Prioritization algorithms could also be able to prioritize specific vehicles, like emergency vehicles, but also mini-buses and other possibilities for freeway-based autonomous mass transit. Cities without detailed plans for unique prioritization algorithms long in advance could find themselves racing to catch up under increasing pressure to quickly draw plans which could increase the number of workers who can arrive in their central business districts without more time to focus on the other needs and creative visions which can create a meaningful city.

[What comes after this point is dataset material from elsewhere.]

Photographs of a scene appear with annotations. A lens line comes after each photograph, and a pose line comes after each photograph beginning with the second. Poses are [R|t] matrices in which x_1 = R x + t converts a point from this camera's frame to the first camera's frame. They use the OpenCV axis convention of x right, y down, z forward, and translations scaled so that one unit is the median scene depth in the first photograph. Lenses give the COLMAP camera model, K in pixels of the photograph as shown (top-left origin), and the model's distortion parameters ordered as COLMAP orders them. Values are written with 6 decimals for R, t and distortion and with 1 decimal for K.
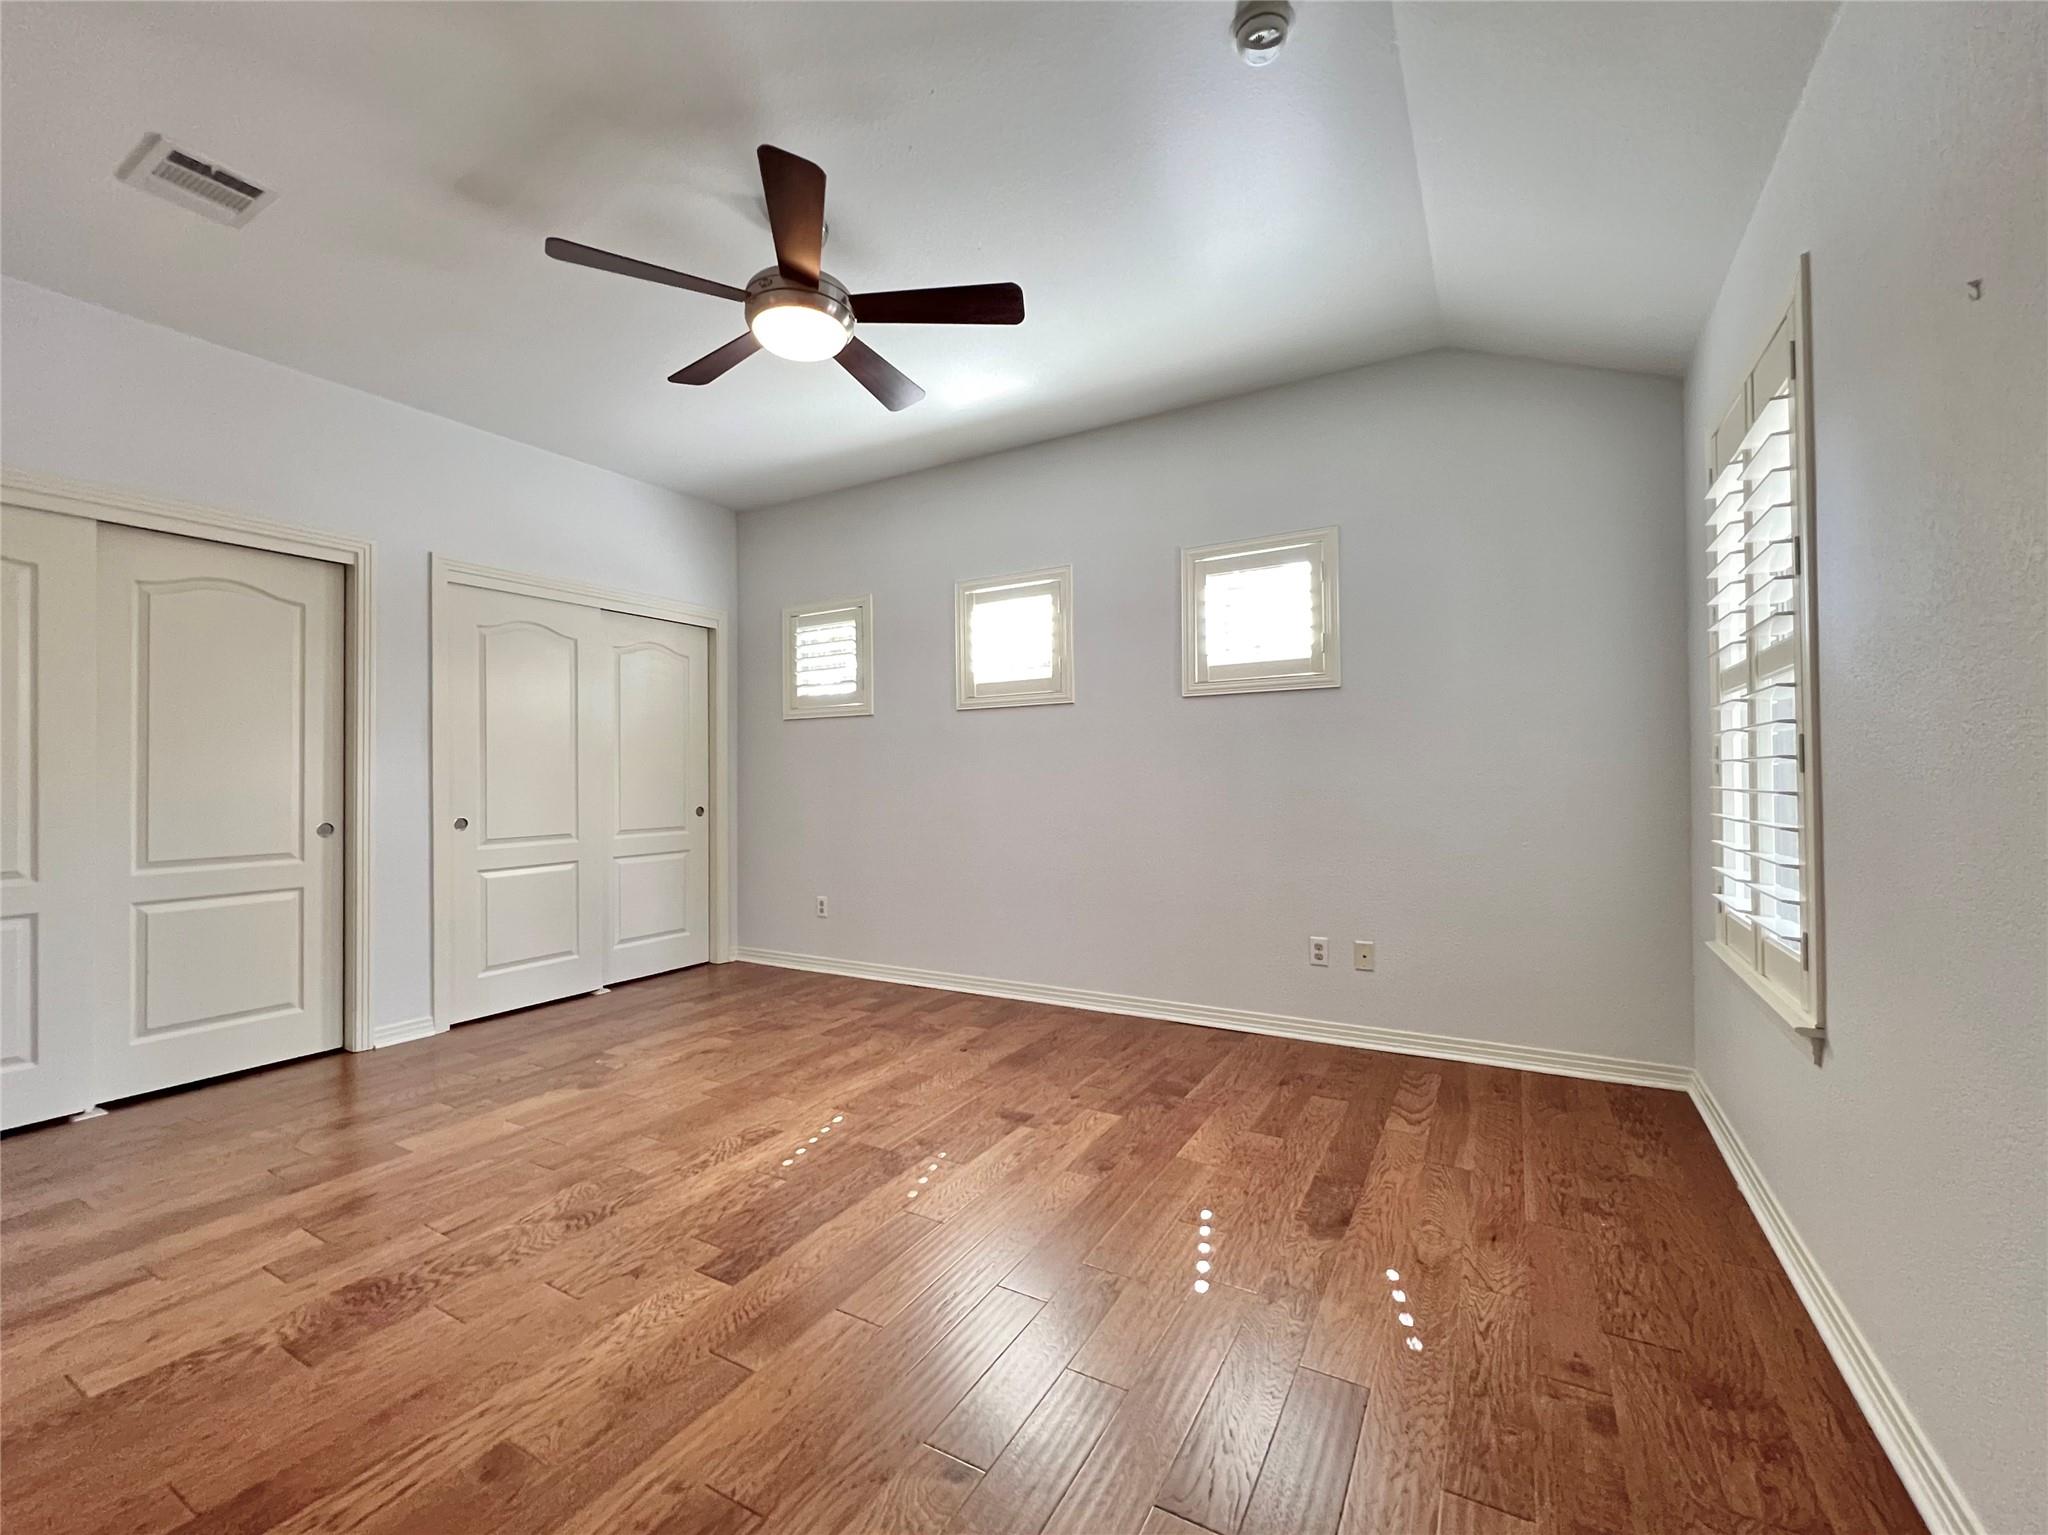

Stage 5: Reaction Time for Connected Vehicles Pushed Below Whole Second
One of the greatest changes connected vehicles could bring to traffic flows is their reduction to reaction time. While humans generally rely on two seconds of reaction time, connected-only traffic could require just one second. But what happens if technology improves and, over time, the standard reaction time drops?
Achieving just a nine-tenths of a second reaction time could drastically increase traffic flow. Freeways could benefit more than other vehicle routes. Cities without long-ranging plans may not have designed flexible systems capable of handling these changes. This is why Autonomous Symmetry has designed Atlanta’s infrastructure for autonomous car reaction times all the way down to below half-a-second.
Based on history, I do not expect most cities to adequately plan for connected traffic. Most cities are likely to be caught off-guard every step of the way. For the cities which do not prepare, their central business districts could grow more painfully, their physical forms less desirably, and their talent pools less reliably.
It can be tempting to assume new technology will make everything better for cities, so I did the math. A lot of math. I built my first simulations for Atlanta, a highly auto-centric city with a spacious downtown, tall skyscrapers, and wide streets. Autonomated traffic can produce beautiful change, but only if it is shaped, planned, and earned in advance.